Avoid Hardcoding Sensitive Information:

• Use .env files or AWS Secrets Manager to avoid hardcoding sensitive values in the code.

Enable AWS Secret Rotation:

• AWS Secrets Manager supports automatic secret rotation. Enable this for database credentials to improve security.

Environment-Specific .env Files:

• Maintain separate .env files for dev, uat, and prod, and switch using the ENV variable.

Use SecretStr for Secure Fields:

• For fields like SECRET_KEY, use pydantic.SecretStr to ensure values are not accidentally exposed in logs or printed output.
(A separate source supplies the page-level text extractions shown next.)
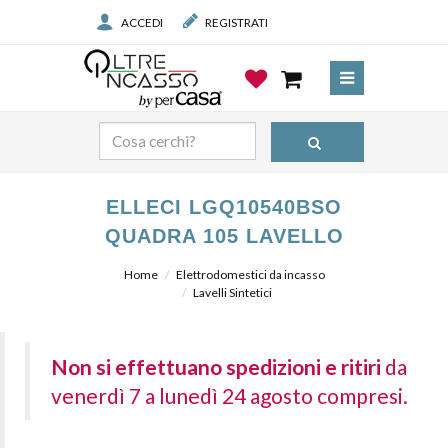
ACCEDI
REGISTRATI
ELLECI LGQ10540BSO
QUADRA 105 LAVELLO
Home
Elettrodomestici da incasso
Lavelli Sintetici
Non si effettuano spedizioni e ritiri
da
venerdì 7 a lunedì 24 agosto compresi.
Cache AWS Secrets Locally:

• To avoid repeated API calls to AWS, you can use lru_cache or store the secrets locally during the lifetime of the application.

Conclusion

Using Pydantic.BaseSettings for configuration provides type-safe, environment-based settings with minimal boilerplate. By integrating with AWS Secrets Manager, you can securely handle sensitive values like DATABASE_PASSWORD and SECRET_KEY for production. This approach improves security, maintainability, and flexibility while simplifying your configuration setup.

For most applications, this unified approach with BaseSettings is a best practice that scales across dev, uat, and prod environments.